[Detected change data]
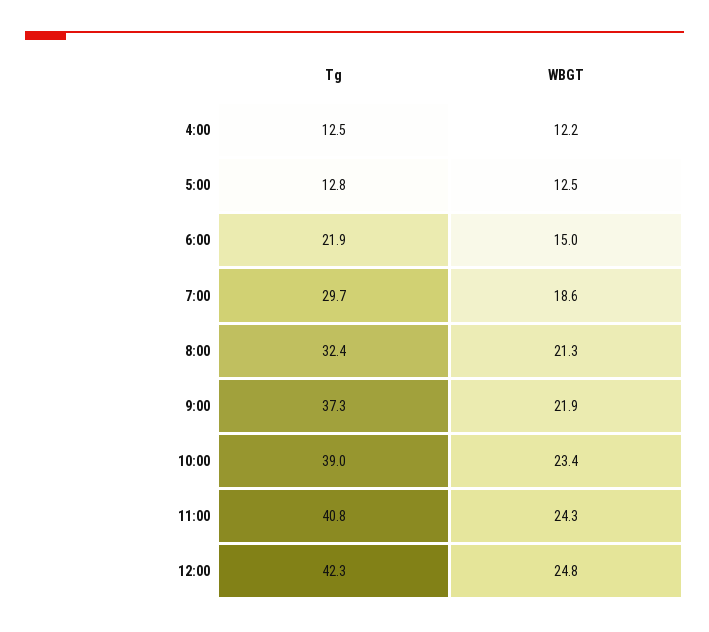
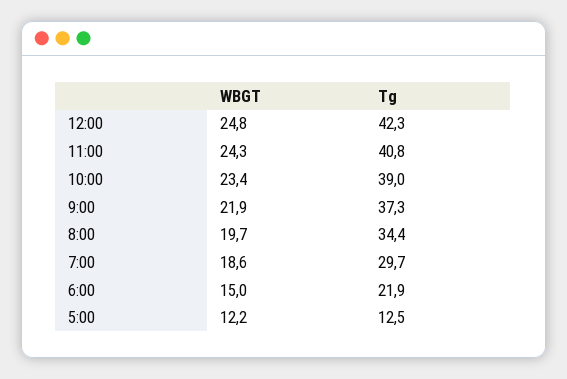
  {
    "Tg": {
-     "4:00": 12.5,
-     "5:00": 12.8,
+     "5:00": 12.5,
      "6:00": 21.9,
      "7:00": 29.7,
-     "8:00": 32.4,
+     "8:00": 34.4,
      "9:00": 37.3,
      "10:00": 39,
      "11:00": 40.8,
      "12:00": 42.3
    },
    "WBGT": {
-     "4:00": 12.2,
-     "5:00": 12.5,
+     "5:00": 12.2,
      "6:00": 15,
      "7:00": 18.6,
-     "8:00": 21.3,
+     "8:00": 19.7,
      "9:00": 21.9,
      "10:00": 23.4,
      "11:00": 24.3,
      "12:00": 24.8
    }
  }

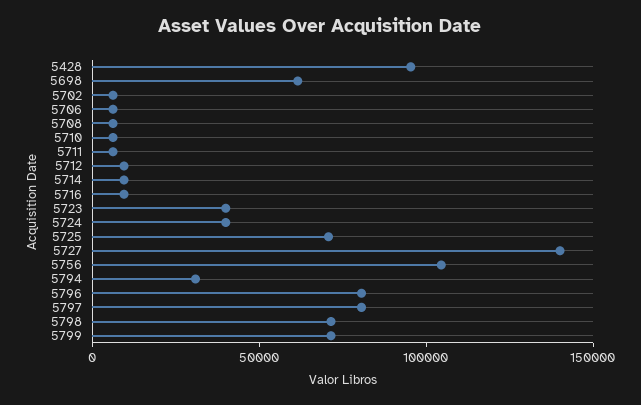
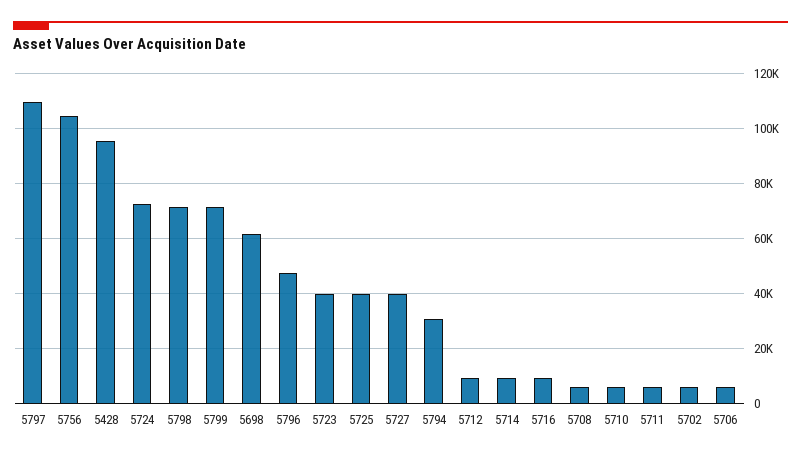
  {
    "5428": 95000,
    "5698": 62500,
    "5702": 5000,
    "5706": 5000,
    "5708": 5000,
    "5710": 5000,
    "5711": 5000,
    "5712": 10000,
    "5714": 10000,
    "5716": 10000,
    "5723": 40000,
-   "5724": 40000,
+   "5724": 72500,
-   "5725": 70000,
+   "5725": 40000,
-   "5727": 140000,
+   "5727": 40000,
    "5756": 105000,
    "5794": 30000,
-   "5796": 80000,
+   "5796": 47500,
-   "5797": 80000,
+   "5797": 110000,
    "5798": 72500,
    "5799": 72500
  }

Task statement
Since the pictures are not wanted, write out the rest of the data exactly as it reads.

Solution for this problem
  {
    "Tg": {
-     "4:00": 12.5,
-     "5:00": 12.8,
+     "5:00": 12.5,
      "6:00": 21.9,
      "7:00": 29.7,
-     "8:00": 32.4,
+     "8:00": 34.4,
      "9:00": 37.3,
      "10:00": 39,
      "11:00": 40.8,
      "12:00": 42.3
    },
    "WBGT": {
-     "4:00": 12.2,
-     "5:00": 12.5,
+     "5:00": 12.2,
      "6:00": 15,
      "7:00": 18.6,
-     "8:00": 21.3,
+     "8:00": 19.7,
      "9:00": 21.9,
      "10:00": 23.4,
      "11:00": 24.3,
      "12:00": 24.8
    }
  }

  {
    "5428": 95000,
    "5698": 62500,
    "5702": 5000,
    "5706": 5000,
    "5708": 5000,
    "5710": 5000,
    "5711": 5000,
    "5712": 10000,
    "5714": 10000,
    "5716": 10000,
    "5723": 40000,
-   "5724": 40000,
+   "5724": 72500,
-   "5725": 70000,
+   "5725": 40000,
-   "5727": 140000,
+   "5727": 40000,
    "5756": 105000,
    "5794": 30000,
-   "5796": 80000,
+   "5796": 47500,
-   "5797": 80000,
+   "5797": 110000,
    "5798": 72500,
    "5799": 72500
  }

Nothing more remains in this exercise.